▶ Reading passage
****************

The Jurassic non-associated gas field was discovered in 2006, with an estimated 35 Tcf of reserves. This project has been described as the most difficult in the world, for its geologic composition and the technical complexities that this presents. A first phase envisioned 175 MMcf/d and 50,000 bbl/d of condensate by 2008 however it seems to have reached a production plateau at 140 MMcf/d. The second phase is being constructed by Kharufi National and Saipem with a projected capacity of 500 MMcf/d due to come online by 2013. Original development plans of Jurassic forecast production of 600 MMcf/d by 2012 and 1 Bcf/d and 350,000 bbl/d of light crude or condensate, the classification of which is still undetermined, by 2015, although industry experts see this as unlikely, if not impossible at this point. Shell has been developing the Jurassic project through its 2010 ETSA.

The other prospect for non-associated natural gas production is the Dorra gas field offshore PNZ. This field is shared by Kuwait, Saudi Arabia, and Iran, which calls the field Arash. Kuwait and Saudi Arabia have already announced plans to begin production at Dorra by 2017, providing an additional 500-800 MMcf/d. Iran, in response, has indicated that it will develop its own side of the field in the near future. Political tensions between the Gulf States and Iran are at their highest in recent history, which will preclude any near-term settlement of mutual development.

****************

▶ Material shown
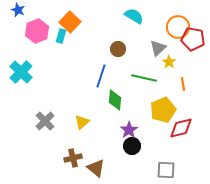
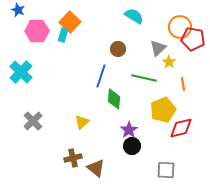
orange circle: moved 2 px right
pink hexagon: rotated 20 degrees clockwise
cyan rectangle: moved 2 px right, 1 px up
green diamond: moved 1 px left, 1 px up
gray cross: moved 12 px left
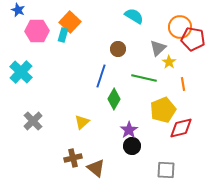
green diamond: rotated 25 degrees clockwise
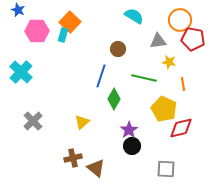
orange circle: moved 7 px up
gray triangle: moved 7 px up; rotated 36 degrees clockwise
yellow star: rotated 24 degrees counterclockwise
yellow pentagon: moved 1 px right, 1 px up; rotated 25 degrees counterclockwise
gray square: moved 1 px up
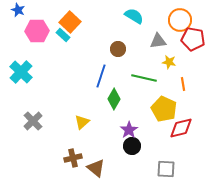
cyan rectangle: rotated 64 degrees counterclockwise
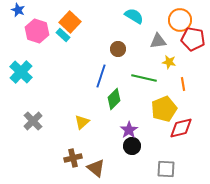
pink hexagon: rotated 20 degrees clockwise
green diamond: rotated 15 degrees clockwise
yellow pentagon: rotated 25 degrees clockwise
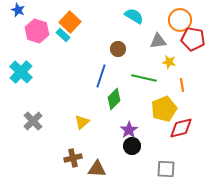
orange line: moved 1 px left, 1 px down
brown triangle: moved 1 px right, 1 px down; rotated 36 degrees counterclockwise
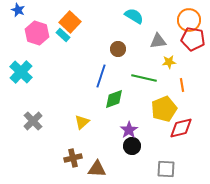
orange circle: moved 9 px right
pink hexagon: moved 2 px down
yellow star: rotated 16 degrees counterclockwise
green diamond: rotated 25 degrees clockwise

****************

▶ Exercise set
(a) Translate this sentence from the gas-field passage into Spanish: "This field is shared by Kuwait, Saudi Arabia, and Iran, which calls the field Arash."
(b) From the gas-field passage, pull out the part starting with "The other prospect" and going on through "of mutual development.", copying it exactly.

▶ Task-by-task outputs
(a) Este yacimiento lo comparten Kuwait, Arabia Saudita e Irán, país que lo llama Arash.

(b)
The other prospect for non-associated natural gas production is the Dorra gas field offshore PNZ. This field is shared by Kuwait, Saudi Arabia, and Iran, which calls the field Arash. Kuwait and Saudi Arabia have already announced plans to begin production at Dorra by 2017, providing an additional 500-800 MMcf/d. Iran, in response, has indicated that it will develop its own side of the field in the near future. Political tensions between the Gulf States and Iran are at their highest in recent history, which will preclude any near-term settlement of mutual development.